_Document extract_
Dear Maz and Bernard, Maggie and Bernard, and Everyone at the Soup Lunch,
For a start many thanks for the £300 that you sent me for the non-soup lunch of August, very much appreciated. I hope that if it was your holiday month that you had a restful and happy time with lots of good weather.
Here we keep going one way and another. I’m still saddled with this shingles which seems in no hurry to move on but the pain is not quite as acute as it was for the most part and I got a nudge I believe from the Lord that I had to try to do something by way of getting back to my normal duties and I began the week before last by going to the student nurses for the Mass I normally offer on a Thursday evening; going from there to visiting the patients in the wards to offering the Sunday hospital Mass and on Sunday I was at the prison for Mass. It’s helpful to see patients who are worse off than me not complaining.
I’m starting today to return to the two weekly Masses I usually offer at St Monica’s girls’ boarding school. Apart from Sunday this is the one day in the week when all the 500 or so girls come for the Mass, be they Jew or gentile, and the Mass is offered very devoutly, the prayers said very slowly. Also on Friday I have been asked to give a talk to the members of St Vincent de Paul gathered together from various parishes for two days of prayer, reflection and sharing as the feast of St Vincent de Paul is on the 27th.
There at the prison we always try to get the women into the all-purpose building that we use for Mass. If there is a warder able to accompany them they come and fortunately for this Mass they did come. In comparison with the 700 or so male prisoners their 34 seemed a bit meagre but still they made a good contribution to the always high class singing and they were also given the task of readers, a task which they did very well.

_Dataset excerpts_
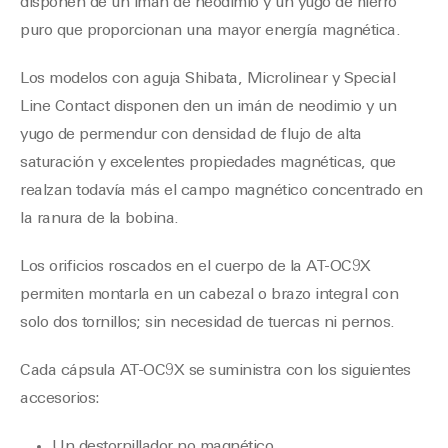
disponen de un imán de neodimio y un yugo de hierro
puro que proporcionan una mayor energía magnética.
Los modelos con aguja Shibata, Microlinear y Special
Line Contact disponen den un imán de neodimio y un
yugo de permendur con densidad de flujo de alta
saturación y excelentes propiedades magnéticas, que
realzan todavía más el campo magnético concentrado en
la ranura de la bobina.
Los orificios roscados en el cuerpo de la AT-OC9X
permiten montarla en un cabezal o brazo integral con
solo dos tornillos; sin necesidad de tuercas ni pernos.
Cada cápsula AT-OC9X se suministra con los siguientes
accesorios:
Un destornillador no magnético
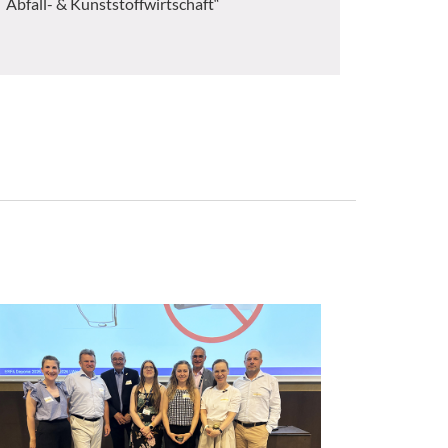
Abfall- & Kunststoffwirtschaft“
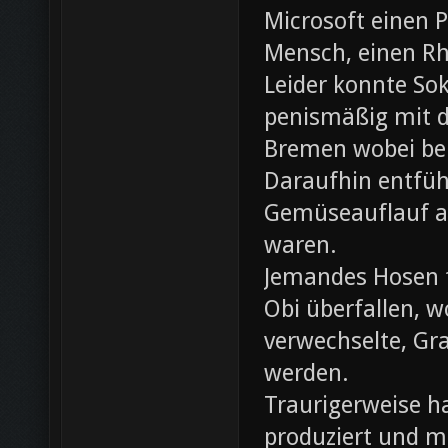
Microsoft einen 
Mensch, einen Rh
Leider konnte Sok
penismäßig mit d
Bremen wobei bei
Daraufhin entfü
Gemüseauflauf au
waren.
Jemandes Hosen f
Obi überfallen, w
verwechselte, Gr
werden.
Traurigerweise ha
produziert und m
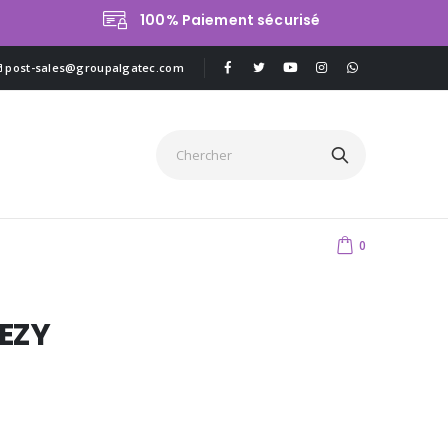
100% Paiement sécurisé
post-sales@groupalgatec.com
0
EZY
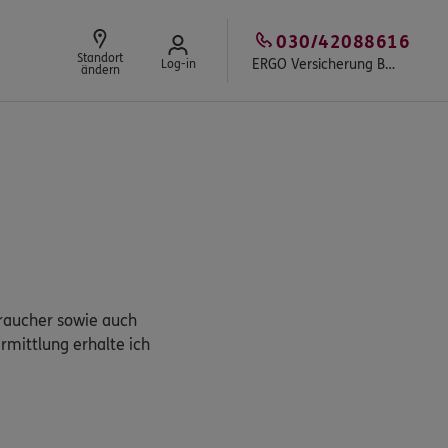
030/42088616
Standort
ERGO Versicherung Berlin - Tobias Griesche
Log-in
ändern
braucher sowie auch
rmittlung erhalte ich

_Problems to solve_
1. In the letter to the Soup Lunch, how many women prisoners came to the Mass at the prison?
2. Write a continuation of the letter to the Soup Lunch, starting after its last sentence.

_Task-by-task answers_
1. 34

2.
As usual when we are there we visit the very basic sick bay cell where there are about 20 men, many of them HIV positive. We try when possible to take them food to enable them to cope with the ARVS as the prison fare is not adequate for that. We also go to the women’s section to listen to their needs, soap, a change of clothes if possible, especially for those who have babies or very small children with them and a few toiletries. We found that two of the men had been officially discharged, one of them a month ago, but they are still there because they didn’t have money to pay for the bus fare home. At the prison too we always get requests for rosaries and bibles and the inmates like to wear the rosary round their necks. We also have a quite numerous catechumenate amongst the men for whom a catechist from the nearest parish goes every Saturday. We found too that some of the women want to be instructed for baptism and reception into the Church and I will have to make an application to the prison powers of be here in Chipata for one of the Sisters who come with me to the prison to be given a slot during the week.
And of course here around us we have the usual requests for help, especially for money to get home for those discharged from the hospital or taken by ambulance to the main hospital in the capital Lusaka but without money to get back home once discharged, crutches too as also food for the carers of the sick and for others around in great need. As too the planting season is near there are many of the subsistence farmers asking for help to buy fertilizer. Then too there are students faced with expulsion if they don’t pay their fees and many more. One unusual request last week was for a patient who needed 10 plaster of Paris bandages that the hospital could not supply. We do what we can with the money good people like you send us.
Continue to pray for us all here as I do for you.
Fr Patrick Fitzgerald WF - Fr Fitz - was a regular visitor to St Margaret’s since the 1960s as his mother was a parishioner here.